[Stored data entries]
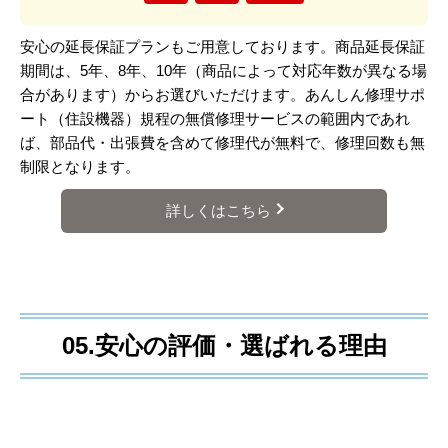
安心の延長保証プランもご用意しております。商品延長保証
期間は、5年、8年、10年（商品によって対応年数が異なる場
合があります）からお選びいただけます。あんしん修理サポ
ート（住設機器）規程の無償修理サービスの範囲内であれ
ば、部品代・出張費を含めて修理代が無料で、修理回数も無
制限となります。
詳しくはこちら
05.安心の評価・選ばれる理由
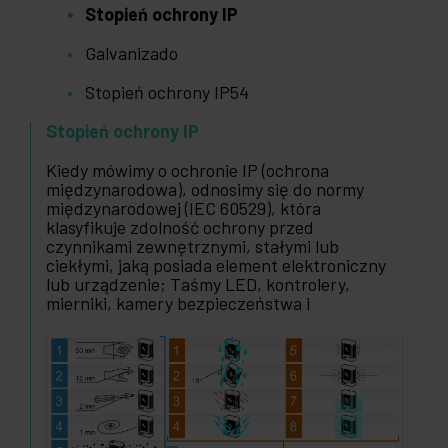
Stopień ochrony IP
Galvanizado
Stopień ochrony IP54
Stopień ochrony IP
Kiedy mówimy o ochronie IP (ochrona
międzynarodowa), odnosimy się do normy
międzynarodowej (IEC 60529), która
klasyfikuje zdolność ochrony przed
czynnikami zewnętrznymi, stałymi lub
ciekłymi, jaką posiada element elektroniczny
lub urządzenie; Taśmy LED, kontrolery,
mierniki, kamery bezpieczeństwa i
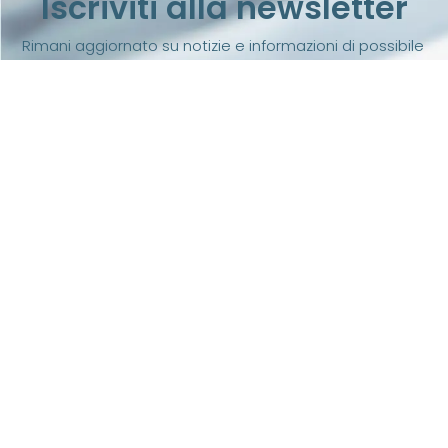
Iscriviti alla newsletter
Rimani aggiornato su notizie e informazioni di possibile
tuo interesse
iscriviti
Associazione riconosciuta iscritta al n. 334 del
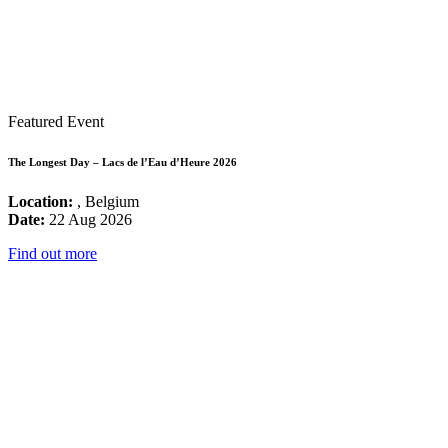
Featured Event
The Longest Day – Lacs de l’Eau d’Heure 2026
Location:
, Belgium
Date:
22 Aug 2026
Find out more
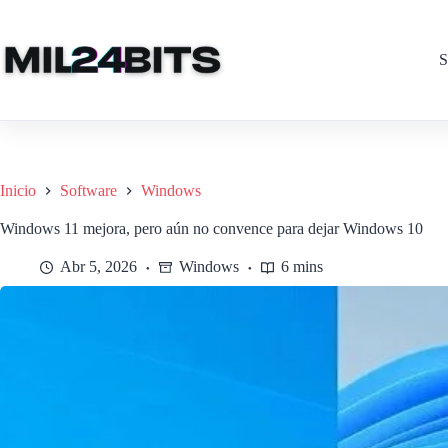
Saltar
al
contenido
S
Inicio
Software
Windows
Windows 11 mejora, pero aún no convence para dejar Windows 10
Abr 5, 2026
Windows
6 mins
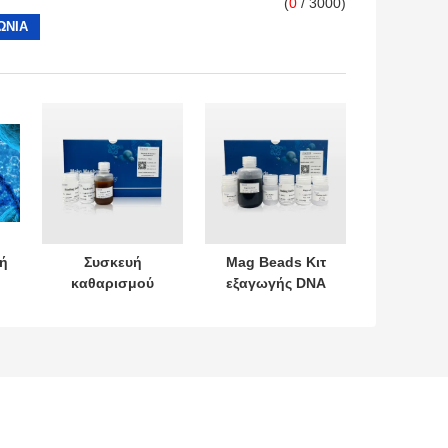
(
0
/ 3000)
ή
Συσκευή
Mag Beads Κιτ
καθαρισμού
εξαγωγής DNA
ύ
προϊόντων PCR
gel μεγάλου
ρα
με βάση
όγκου
η
μαγνητικά
χάντρες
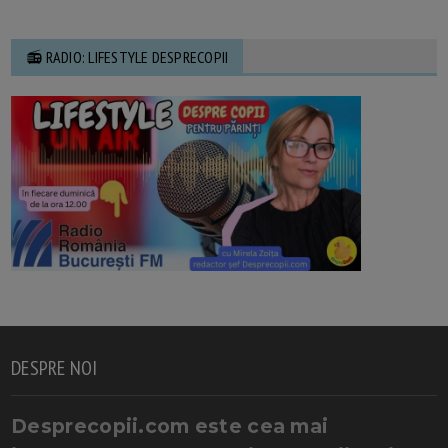
📻 RADIO: LIFESTYLE DESPRECOPII
DESPRE NOI
Desprecopii.com este cea mai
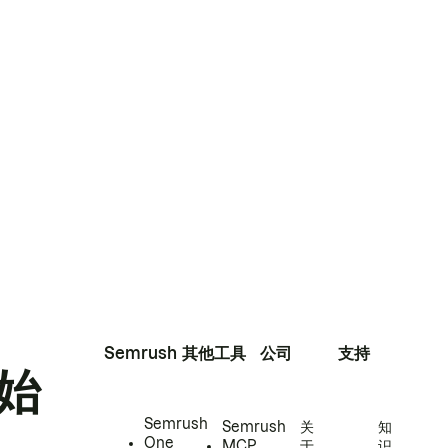
Semrush
其他工具
公司
支持
始
Semrush
Semrush
关
知
One
MCP
于
识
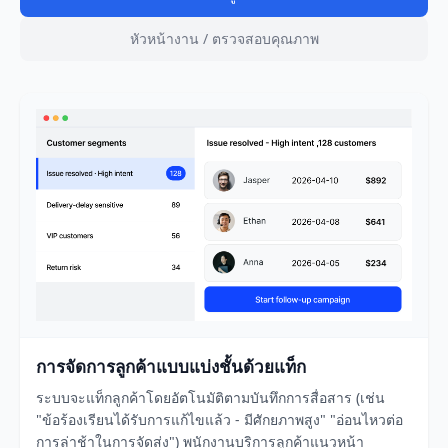
หัวหน้างาน / ตรวจสอบคุณภาพ
การจัดการลูกค้าแบบแบ่งชั้นด้วยแท็ก
ระบบจะแท็กลูกค้าโดยอัตโนมัติตามบันทึกการสื่อสาร (เช่น
"ข้อร้องเรียนได้รับการแก้ไขแล้ว - มีศักยภาพสูง" "อ่อนไหวต่อ
การล่าช้าในการจัดส่ง") พนักงานบริการลูกค้าแนวหน้า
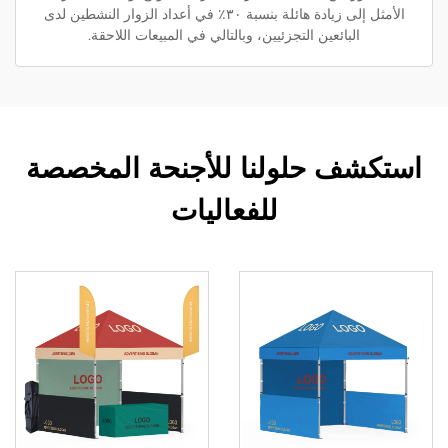
الأمثل إلى زيادة هائلة بنسبة ٣٠٪ في أعداد الزوار النشطين لدى
البائعين التجزئيين، وبالتالي في المبيعات اللاحقة.
استكشف حلولنا للأجنحة المخصصة
للفعاليات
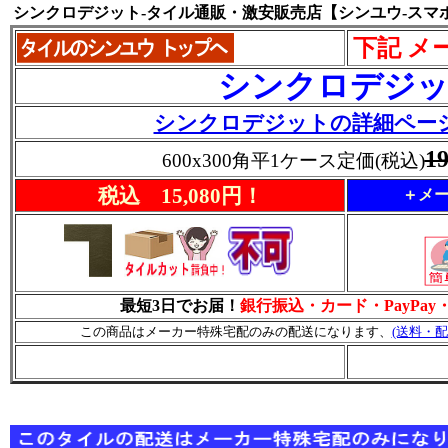
シンクロデジット-タイル通販・激安販売店【シンユウ-スマ
下記 メ
シンクロデジ
シンクロデジットの詳細ペー
1
600x300角平1ケース定価(税込)
税込 15,080円！
＋メー
最短3日でお届！
銀行振込・カード・PayPa
この商品はメーカー特殊宅配のみの配送になります、
(送料・配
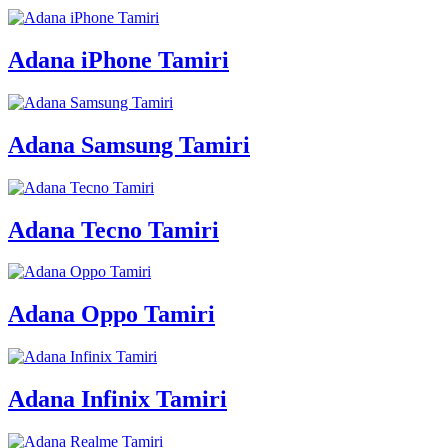
Adana iPhone Tamiri
Adana Samsung Tamiri
Adana Tecno Tamiri
Adana Oppo Tamiri
Adana Infinix Tamiri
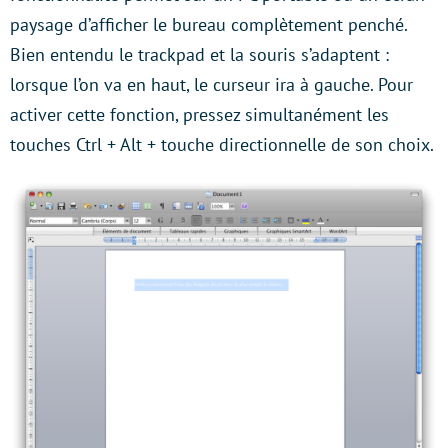
paysage d’afficher le bureau complètement penché.
Bien entendu le trackpad et la souris s’adaptent :
lorsque l’on va en haut, le curseur ira à gauche. Pour
activer cette fonction, pressez simultanément les
touches Ctrl + Alt + touche directionnelle de son choix.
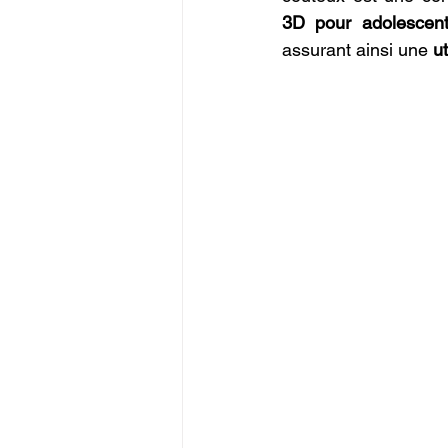
3D pour adolescen
assurant ainsi une 
u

# Work to be completed
Copy all the entries word for word. Omit any pictures.

# Problem solution
安心の延長保証プランもご用意しております。商品延長保証
期間は、5年、8年、10年（商品によって対応年数が異なる場
合があります）からお選びいただけます。あんしん修理サポ
ート（住設機器）規程の無償修理サービスの範囲内であれ
ば、部品代・出張費を含めて修理代が無料で、修理回数も無
制限となります。
詳しくはこちら
05.安心の評価・選ばれる理由
Stopień ochrony IP
Galvanizado
Stopień ochrony IP54
Stopień ochrony IP
Kiedy mówimy o ochronie IP (ochrona
międzynarodowa), odnosimy się do normy
międzynarodowej (IEC 60529), która
klasyfikuje zdolność ochrony przed
czynnikami zewnętrznymi, stałymi lub
ciekłymi, jaką posiada element elektroniczny
lub urządzenie; Taśmy LED, kontrolery,
mierniki, kamery bezpieczeństwa i
Iscriviti alla newsletter
Rimani aggiornato su notizie e informazioni di possibile
tuo interesse
iscriviti
Associazione riconosciuta iscritta al n. 334 del
Featured Event
The Longest Day – Lacs de l’Eau d’Heure 2026
Location:
, Belgium
Date:
22 Aug 2026
Find out more
Saltar
al
contenido
S
Inicio
Software
Windows
Windows 11 mejora, pero aún no convence para dejar Windows 10
Abr 5, 2026
Windows
6 mins
(
0
/ 3000)
ή
Συσκευή
Mag Beads Κιτ
καθαρισμού
εξαγωγής DNA
ύ
προϊόντων PCR
gel μεγάλου
ρα
με βάση
όγκου
η
μαγνητικά
χάντρες
📻 RADIO: LIFESTYLE DESPRECOPII
DESPRE NOI
Desprecopii.com este cea mai
Semrush
其他工具
公司
支持
始
Semrush
Semrush
关
知
One
MCP
于
识
หัวหน้างาน / ตรวจสอบคุณภาพ
การจัดการลูกค้าแบบแบ่งชั้นด้วยแท็ก
ระบบจะแท็กลูกค้าโดยอัตโนมัติตามบันทึกการสื่อสาร (เช่น
"ข้อร้องเรียนได้รับการแก้ไขแล้ว - มีศักยภาพสูง" "อ่อนไหวต่อ
การล่าช้าในการจัดส่ง") พนักงานบริการลูกค้าแนวหน้า
الأمثل إلى زيادة هائلة بنسبة ٣٠٪ في أعداد الزوار النشطين لدى
البائعين التجزئيين، وبالتالي في المبيعات اللاحقة.
استكشف حلولنا للأجنحة المخصصة
للفعاليات
シンクロデジット-タイル通販・激安販売店【シンユウ-スマ
下記 メ
シンクロデジ
シンクロデジットの詳細ペー
1
600x300角平1ケース定価(税込)
税込 15,080円！
＋メー
最短3日でお届！
銀行振込・カード・PayPa
この商品はメーカー特殊宅配のみの配送になります、
(送料・配
Adana iPhone Tamiri
Adana Samsung Tamiri
Adana Tecno Tamiri
Adana Oppo Tamiri
Adana Infinix Tamiri
paysage d’afficher le bureau complètement penché.
Bien entendu le trackpad et la souris s’adaptent :
lorsque l’on va en haut, le curseur ira à gauche. Pour
activer cette fonction, pressez simultanément les
touches Ctrl + Alt + touche directionnelle de son choix.
3D pour adolescen
assurant ainsi une 
u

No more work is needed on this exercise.